Even if the state says it is necessary for handling the pandemic and it’s a proportionate measure along with manual contact tracing, neither does the NDMA nor the Epidemic Diseases Act, which the states follow, authorise the government to collect such data to achieve this objective.
Supreme Court has said all data is owned by the person themselves, so if the person doesn’t want to let the government process their data, they should have the opt-in and opt-out condition. But, in case of Aarogya Setu mobile application, the data cannot be deleted. “If they force people, it is unconstitutional and then it opens it up to a challenge in the Supreme Court,” pointed out Mohan.
The government has to show a rational co-relation between controlling coronavirus with the usage of an app.

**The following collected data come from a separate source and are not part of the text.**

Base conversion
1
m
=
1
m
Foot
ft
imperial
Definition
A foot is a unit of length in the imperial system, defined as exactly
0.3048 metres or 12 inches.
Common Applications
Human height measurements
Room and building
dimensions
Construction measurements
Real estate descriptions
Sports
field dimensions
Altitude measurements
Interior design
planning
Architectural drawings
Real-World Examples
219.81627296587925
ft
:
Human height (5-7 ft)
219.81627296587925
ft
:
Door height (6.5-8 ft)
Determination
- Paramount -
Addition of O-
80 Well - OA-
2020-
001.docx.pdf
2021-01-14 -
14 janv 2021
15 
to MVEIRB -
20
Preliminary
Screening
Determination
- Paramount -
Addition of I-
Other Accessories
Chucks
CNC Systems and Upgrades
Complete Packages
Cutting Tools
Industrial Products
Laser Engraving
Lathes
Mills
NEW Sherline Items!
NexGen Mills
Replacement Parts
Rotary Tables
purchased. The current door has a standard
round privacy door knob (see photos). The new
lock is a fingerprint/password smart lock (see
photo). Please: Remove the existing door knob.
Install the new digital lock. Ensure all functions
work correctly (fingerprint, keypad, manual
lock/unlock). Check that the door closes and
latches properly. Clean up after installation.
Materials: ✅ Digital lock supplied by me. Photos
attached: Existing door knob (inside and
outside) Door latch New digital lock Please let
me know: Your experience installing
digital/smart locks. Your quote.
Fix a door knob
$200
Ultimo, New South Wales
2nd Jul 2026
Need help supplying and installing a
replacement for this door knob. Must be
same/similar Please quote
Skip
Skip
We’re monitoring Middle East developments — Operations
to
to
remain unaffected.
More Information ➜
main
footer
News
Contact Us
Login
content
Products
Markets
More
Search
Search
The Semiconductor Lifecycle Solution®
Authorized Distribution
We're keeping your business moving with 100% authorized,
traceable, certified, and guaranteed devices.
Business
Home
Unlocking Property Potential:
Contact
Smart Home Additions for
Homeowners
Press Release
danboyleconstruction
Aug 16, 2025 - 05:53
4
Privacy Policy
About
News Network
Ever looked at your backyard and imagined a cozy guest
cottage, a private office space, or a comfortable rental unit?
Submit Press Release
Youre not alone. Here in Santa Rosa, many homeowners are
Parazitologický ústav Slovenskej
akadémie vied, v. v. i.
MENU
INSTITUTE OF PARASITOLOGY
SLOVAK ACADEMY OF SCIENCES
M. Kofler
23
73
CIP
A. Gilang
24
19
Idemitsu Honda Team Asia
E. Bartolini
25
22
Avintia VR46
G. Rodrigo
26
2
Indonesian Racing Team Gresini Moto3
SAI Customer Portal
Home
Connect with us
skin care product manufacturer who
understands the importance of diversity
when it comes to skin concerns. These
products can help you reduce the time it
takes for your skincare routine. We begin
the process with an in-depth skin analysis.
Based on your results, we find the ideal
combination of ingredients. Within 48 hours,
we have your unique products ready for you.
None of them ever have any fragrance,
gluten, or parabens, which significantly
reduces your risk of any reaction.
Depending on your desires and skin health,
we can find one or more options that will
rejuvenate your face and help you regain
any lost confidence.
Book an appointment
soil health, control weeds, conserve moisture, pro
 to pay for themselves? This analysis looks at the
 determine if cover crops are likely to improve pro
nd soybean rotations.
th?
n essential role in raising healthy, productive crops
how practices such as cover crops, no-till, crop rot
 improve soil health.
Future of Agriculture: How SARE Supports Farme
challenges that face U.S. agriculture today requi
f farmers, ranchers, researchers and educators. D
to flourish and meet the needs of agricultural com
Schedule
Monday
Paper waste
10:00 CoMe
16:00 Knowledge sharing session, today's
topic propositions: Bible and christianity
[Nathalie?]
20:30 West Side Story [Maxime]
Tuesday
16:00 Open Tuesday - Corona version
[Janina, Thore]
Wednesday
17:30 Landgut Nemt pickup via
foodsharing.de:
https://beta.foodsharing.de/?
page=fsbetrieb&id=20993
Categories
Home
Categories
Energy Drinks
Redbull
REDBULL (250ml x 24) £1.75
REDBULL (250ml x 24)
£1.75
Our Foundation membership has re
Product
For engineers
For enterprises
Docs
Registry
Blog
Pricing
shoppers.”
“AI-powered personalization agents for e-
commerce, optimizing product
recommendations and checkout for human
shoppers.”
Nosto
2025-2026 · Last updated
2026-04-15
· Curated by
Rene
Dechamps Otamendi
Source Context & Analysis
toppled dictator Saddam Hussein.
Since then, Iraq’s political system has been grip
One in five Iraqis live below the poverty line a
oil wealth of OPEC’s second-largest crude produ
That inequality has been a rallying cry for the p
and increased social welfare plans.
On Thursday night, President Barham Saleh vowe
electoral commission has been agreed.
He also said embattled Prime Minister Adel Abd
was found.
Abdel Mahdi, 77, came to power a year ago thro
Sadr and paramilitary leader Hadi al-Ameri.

In several countries, including Singapore and South Korea, where contact-tracing apps have been put to use, it has not supplanted on-ground contact tracing efforts. It has only supplemented them.
The epidemic is a thin disguise for outright coercion to download this app. The Delhi-Haryana border at Gurgaon has been blocked and we are told that the police is letting people pass through only if they have the Aarogya Setu app on their phones, said Kalyani Menon-Sen, an independent researcher and feminist activist.
“Like Aadhar, this is just one more tool of digital-surveillance that the governments is deploying in pursuit of its agenda of total control.” Sen asserts. “They claim it will stop the spread of COVID-19 but refuse to explain how….”
All and any questions and critiques of this app are brushed aside with the assurance that it is safe but no information or evidence is ever provided to back that assurance. The bulldozing tactics that worked with Aadhaar are being used again. The public has been well-conditioned to blindly follow orders, pointed out Sen.
Across the world, such technologies are untested and still in the experimental stage. The Aarogya Setu application was developed under the guidance of National Informatics Centre through a public-private partnership.
To be effective, the app must help those who are most vulnerable to the virus, but most of them do not have smartphones. India has more than 1.3 billion people, but less than 400 million are smartphone users. This means that the smartphone penetration in the country stands at 28%, which may include multiple devices for same people. People in the initial development of the application have stated that at least 50% of the population must download the app for it to be an effective solution.
What is also worrisome is the app’s invasion of privacy as its policy aims to confuse than clarify. Initially, it states that the personal information is stored on the device itself, but later it states that this data could be stored externally in a cloud server and be used by the central government whenever it wants.